News

Michael Beale pressure builds as listless Rangers lose ground on Celtic

Add as preferred source on Google

Heading into the first game of the season, Michael Beale claims Rangers fans had renewed optimism in the title battle with Celtic as the club visited Kilmarnock.

Several new signings have come into the side, whilst several other seasoned campaigners have been shipped out, with the promise of a re-energised Rangers seemingly exciting the club’s supporters.

At least, that’s what the Rangers manager had convinced himself.

After a genuinely disheartening pre-season campaign, clashes with European powerhouses Olympiakos and Hoffenheim supposed to prepare us for the Rugby Park dross, there were already fears building.

If Michael Beale genuinely believes that after watching such a half-hearted pre-season run that the Ibrox support was feeling the positivity then he hasn’t been paying attention.

Heading into the match with Kilmarnock, there were plenty of Rangers fans who foreseen a tough game but a series of frustrating managerial decisions and the same old faces making the same old mistakes has poured cold water on the embers of optimism that existed in the support after a draining few weeks in the build up.

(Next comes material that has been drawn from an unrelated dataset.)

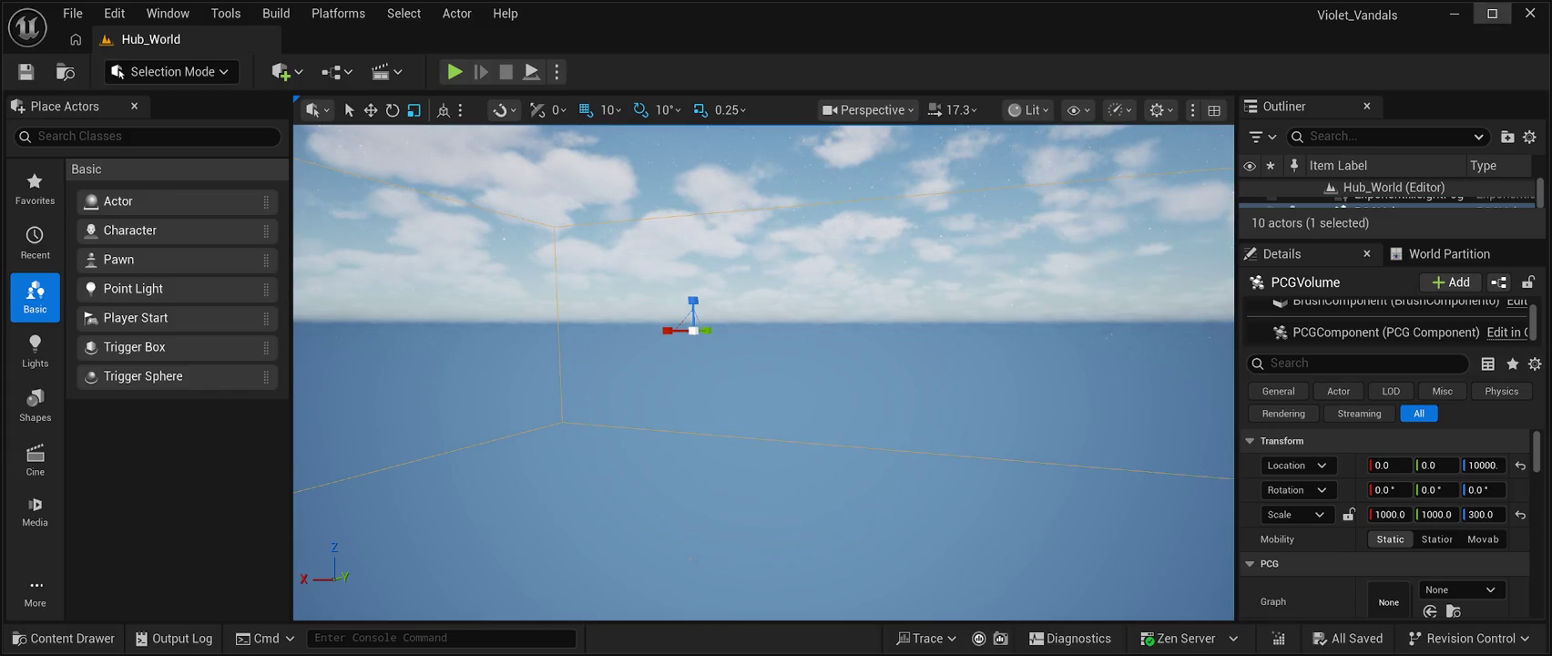
pyautogui.press('Left')
pyautogui.press('Left')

Draining is the word; Rangers are draining, our tactics are draining, our players, management and soundbites are draining. It is a chore to watch this team and has been for the majority of the last 24 months, save for a few flickers of encouragement.

There is one currency you get to trade in with the supporters at Ibrox and it’s trophies. Title 55, the Scottish Cup and the Europa League Final run were an age ago. The bank is empty and there is no overdraft.

Michael Beale revolution hits Kilmarnock roadblock

Whilst player turnover was demanded by the fans this summer, we’ve got rid of over 1000 Ibrox appearances and kept the hopeless few who’ve been the bedrock of disappointment after disappointment in recent seasons.

Going by the starting XI at Rugby Park, they’re potentially set to be the bedrock of this one too.

The new guys can get a bit of a by, and we can talk about players needing time to gel and settle all we want, but the reality is that Kilmarnock had seven new permanent signings in their starting XI whilst we had five.

Ok so Kilmarnock’s players have got experience of the Scottish game, but it perhaps still says something about Michael Beale against Derek McInnes that the ex-Ger’s budget squad have gelled more coherently than the one at Ibrox.

And it’s the Ibrox manager who is now in the spotlight with fan ire aimed firmly in his direction as a questionable starting XI, insistence on playing two defensive midfielders, hesitant and unhelpful substitutions and a lack of clear identity on the park have fans ramping up the pressure.

TSG Hoffenheim v Rangers - Pre-Season Friendly
Photo by Harry Langer/DeFodi Images via Getty Images

The Ibrox boss had a shocker and not for the first time on a big occasion; see last season’s Scottish League Cup Final.

Michael Beale can lean on players needing time to understand his ideas, but if he’s really on board with the Ibrox ethos then surely he understands that results have to come immediately with the performances later.

At Rugby Park we had neither.

Can Rangers keep Celtic pace?

Pedestrian, lacklustre, listless, pathetic. Words that an apathetic Rangers support are all too used to when it comes to watching their team wobble and then eventually collapse season on season in the face of Celtic’s dominance.

There is very little to go on from that 90 minutes at Rugby Park which suggests our team have the bite to overcome these limited, gutsy teams in Scotland and the venture to Ayrshire is a worrying pre-cursor to clashes at Tynecastle, Easter Road, Pittodrie and Celtic Park this season.

Every dropped point is a disaster in Scotland and we’re now three points behind a team who only dropped points in six games out of 38 last season. Three of those matches came after they’d already won the title.

That after only one game there is such intense scrutiny on a new squad does not bode well for the remainder of the season and Rangers are already one more weekend of dropped points away from spending the campaign barely in the Parkhead side’s rear-view mirror.

As the pre-season pre-amble has ramped up so have the patronising soundbites, from within the squad, club and management, but at the moment it’s the same old hot air with little return.

We might only be one match into the new campaign, and heck, Michael Beale might yet turn it around post Kilmarnock, but the reality is that far from competing for a treble, we’re potentially looking at a Rangers campaign pinned against stopping Celtic lifting yet another one.

But will that be enough to keep Michael Beale in his job as the pressure and frustration begins to build around the heavily-backed Rangers manager?